Analog delay with tap tempo and 1000ms? That's absolutely killer for the price tag of this pedal. The slider was another big selling point, as you can easily dial your delay time with your feet. I also love the blinking led indicating you the tempo, it just makes sense and helps a lot. Tone is great as you would expect with bucket brigade's analog wizardry. There are a few cons that make it not getting 5 stars:
First, on the fx loop, it seems to struggle to grab tone that is heavily distorted, so the volume of the repeats with distortion is not great, it doesn't quite grab the attack of the pick, only the harmonics. Even if i dial the mix knob to its max it feels like the repeated delay is only at 11 o'clock mix... (i actually did a little test you can see here https://www.youtube.com/watch?v=oJyd9dQi3AA&t )
Second, the slider, although killer, feels really fragile and prone to breaking. I bet some day sooner or later i will find myself googling for another slider part.
Third, although it's a buffered pedal it doesn't trail out as i wish it would. By this i mean that when you switch it off it instantly kills the delayed repeats, and not fade them away as you would expect on a buffered analog delay... I just dont like having my delays chopped off, i prefer them to fade away untill death (i miss you dd7)
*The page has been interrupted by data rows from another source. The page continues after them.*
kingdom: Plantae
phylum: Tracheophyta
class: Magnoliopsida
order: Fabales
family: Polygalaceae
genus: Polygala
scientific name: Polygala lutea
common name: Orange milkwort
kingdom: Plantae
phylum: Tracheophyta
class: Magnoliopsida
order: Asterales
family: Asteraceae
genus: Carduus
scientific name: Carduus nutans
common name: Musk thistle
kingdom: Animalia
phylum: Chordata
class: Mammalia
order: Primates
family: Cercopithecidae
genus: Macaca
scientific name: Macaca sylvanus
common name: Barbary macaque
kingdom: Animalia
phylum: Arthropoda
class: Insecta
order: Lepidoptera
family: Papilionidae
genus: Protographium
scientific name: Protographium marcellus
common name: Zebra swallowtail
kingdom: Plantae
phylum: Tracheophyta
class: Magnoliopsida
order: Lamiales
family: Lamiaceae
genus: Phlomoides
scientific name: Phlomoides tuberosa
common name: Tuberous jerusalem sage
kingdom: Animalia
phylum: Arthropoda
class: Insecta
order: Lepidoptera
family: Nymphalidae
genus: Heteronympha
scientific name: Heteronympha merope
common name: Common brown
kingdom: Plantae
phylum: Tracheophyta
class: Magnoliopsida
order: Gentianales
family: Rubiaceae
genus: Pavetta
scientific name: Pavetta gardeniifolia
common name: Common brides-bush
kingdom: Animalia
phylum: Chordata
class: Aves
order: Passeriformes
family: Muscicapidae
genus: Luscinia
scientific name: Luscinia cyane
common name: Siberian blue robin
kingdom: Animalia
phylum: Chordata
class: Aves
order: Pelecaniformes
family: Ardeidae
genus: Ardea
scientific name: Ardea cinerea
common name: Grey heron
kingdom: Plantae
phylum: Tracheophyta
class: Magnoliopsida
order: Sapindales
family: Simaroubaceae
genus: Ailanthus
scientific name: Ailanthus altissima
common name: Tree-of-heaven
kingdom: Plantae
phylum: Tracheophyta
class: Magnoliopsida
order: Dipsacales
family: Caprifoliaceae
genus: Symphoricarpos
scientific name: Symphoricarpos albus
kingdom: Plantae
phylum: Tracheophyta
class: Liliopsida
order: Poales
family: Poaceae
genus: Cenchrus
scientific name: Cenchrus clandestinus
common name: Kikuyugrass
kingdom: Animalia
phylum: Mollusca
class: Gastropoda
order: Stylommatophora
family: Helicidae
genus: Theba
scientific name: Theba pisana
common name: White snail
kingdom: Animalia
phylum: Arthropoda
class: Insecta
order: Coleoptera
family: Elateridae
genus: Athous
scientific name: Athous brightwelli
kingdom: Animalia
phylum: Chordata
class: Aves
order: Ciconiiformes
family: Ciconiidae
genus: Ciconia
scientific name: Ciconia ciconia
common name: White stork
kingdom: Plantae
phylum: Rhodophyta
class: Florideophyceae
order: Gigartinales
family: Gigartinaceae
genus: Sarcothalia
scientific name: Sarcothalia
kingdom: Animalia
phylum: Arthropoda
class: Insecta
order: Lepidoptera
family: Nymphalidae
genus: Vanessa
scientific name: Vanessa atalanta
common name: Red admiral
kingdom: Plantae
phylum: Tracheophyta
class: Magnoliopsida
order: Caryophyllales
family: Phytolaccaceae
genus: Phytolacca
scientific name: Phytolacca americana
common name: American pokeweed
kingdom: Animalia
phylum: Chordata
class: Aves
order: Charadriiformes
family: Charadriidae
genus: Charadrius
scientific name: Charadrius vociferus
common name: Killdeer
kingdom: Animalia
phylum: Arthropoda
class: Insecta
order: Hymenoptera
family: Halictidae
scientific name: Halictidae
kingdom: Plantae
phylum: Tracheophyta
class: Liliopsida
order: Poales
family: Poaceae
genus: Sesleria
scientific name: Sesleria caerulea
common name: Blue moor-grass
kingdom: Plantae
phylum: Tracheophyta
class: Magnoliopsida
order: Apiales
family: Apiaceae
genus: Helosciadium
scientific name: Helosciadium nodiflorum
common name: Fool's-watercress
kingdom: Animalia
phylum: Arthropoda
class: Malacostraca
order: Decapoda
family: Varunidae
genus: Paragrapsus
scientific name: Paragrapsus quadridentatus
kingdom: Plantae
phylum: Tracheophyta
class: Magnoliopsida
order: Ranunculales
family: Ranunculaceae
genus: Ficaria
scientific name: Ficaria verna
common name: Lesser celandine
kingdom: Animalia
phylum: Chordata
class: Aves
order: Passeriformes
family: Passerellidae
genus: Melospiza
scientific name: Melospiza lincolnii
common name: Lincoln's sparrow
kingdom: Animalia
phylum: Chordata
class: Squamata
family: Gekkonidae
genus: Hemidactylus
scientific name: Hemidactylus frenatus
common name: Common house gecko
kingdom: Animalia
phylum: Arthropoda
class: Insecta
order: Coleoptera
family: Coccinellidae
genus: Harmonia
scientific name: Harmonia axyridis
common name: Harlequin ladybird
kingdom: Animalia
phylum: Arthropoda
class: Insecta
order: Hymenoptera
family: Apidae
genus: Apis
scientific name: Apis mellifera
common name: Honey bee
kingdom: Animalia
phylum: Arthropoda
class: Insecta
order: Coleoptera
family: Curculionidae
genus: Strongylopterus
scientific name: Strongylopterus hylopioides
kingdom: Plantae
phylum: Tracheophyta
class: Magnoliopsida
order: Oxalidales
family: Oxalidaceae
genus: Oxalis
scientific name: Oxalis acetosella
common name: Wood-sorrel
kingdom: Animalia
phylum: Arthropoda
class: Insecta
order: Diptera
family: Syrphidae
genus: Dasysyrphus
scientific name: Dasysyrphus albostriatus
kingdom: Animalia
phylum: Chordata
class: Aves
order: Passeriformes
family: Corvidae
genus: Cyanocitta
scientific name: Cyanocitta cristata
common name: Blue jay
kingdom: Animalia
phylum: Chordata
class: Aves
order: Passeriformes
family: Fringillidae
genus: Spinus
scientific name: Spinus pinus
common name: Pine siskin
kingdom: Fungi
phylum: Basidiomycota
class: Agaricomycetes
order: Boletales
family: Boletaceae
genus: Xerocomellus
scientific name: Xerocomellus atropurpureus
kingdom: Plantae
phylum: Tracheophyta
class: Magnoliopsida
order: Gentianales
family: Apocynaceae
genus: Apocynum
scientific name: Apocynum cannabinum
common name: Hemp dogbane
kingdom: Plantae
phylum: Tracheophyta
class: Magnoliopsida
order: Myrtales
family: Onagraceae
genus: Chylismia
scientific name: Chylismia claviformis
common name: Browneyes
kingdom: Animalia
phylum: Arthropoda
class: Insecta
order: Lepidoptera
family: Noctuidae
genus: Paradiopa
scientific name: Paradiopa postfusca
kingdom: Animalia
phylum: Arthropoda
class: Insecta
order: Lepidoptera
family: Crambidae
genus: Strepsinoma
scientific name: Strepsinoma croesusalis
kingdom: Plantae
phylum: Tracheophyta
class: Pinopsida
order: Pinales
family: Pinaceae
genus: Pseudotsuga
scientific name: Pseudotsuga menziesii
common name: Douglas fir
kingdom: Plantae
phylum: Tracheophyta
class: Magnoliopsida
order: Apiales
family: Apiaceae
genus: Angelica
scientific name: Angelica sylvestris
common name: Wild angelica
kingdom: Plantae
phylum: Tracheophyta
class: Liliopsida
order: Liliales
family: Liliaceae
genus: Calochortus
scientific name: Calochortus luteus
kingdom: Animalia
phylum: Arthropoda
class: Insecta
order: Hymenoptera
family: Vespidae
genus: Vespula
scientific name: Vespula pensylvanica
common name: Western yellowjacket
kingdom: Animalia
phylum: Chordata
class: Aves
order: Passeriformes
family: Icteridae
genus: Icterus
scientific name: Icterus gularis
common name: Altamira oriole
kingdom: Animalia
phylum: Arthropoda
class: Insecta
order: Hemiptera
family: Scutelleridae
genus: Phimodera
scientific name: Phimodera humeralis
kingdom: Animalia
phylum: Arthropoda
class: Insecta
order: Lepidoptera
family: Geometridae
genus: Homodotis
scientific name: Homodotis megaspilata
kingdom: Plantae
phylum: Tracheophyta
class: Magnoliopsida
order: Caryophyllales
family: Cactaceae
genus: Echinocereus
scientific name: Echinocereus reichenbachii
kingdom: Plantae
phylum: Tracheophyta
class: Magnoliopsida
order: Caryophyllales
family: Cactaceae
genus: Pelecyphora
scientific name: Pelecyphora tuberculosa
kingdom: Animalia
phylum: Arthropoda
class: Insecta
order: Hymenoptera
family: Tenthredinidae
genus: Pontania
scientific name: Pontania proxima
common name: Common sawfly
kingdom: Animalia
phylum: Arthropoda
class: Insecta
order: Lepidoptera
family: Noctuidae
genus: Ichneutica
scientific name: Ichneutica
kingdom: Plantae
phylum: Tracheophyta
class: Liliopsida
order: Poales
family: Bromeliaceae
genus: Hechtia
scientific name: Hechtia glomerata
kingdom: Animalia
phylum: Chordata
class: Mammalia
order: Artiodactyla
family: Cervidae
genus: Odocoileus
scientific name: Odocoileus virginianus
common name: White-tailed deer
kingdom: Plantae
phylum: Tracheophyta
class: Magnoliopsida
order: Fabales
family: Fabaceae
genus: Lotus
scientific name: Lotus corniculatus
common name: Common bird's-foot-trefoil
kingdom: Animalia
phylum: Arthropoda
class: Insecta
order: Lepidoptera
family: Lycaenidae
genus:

Fourth, i would like it to have a 100% wet option, but there is simple mod you can do to achieve this.
And finally, i actually dont find this too bad, but the tap tempo is reseted if you switch it off, and also you cant tap a tempo with the pedal off and then hit fx and have that tempo. But actually you can approach this as a way to jump between two delay tempos fast - turn it on, dial a fast and precise tempo for your sextuplets, tap tempo a slow tempo (or vice versa), now you can jump precisely from one to the other by hitting the fx off and on quickly.
It also seems to add some noise to your chain in high gain channels. Besides that, great pedal!
"It''s the smart layout and functionality of the controls that make the Ibanez Echo Shifter a standout and help bridge the gap between modern stompbox practicality and the quirky joys of tape delay and analog synths."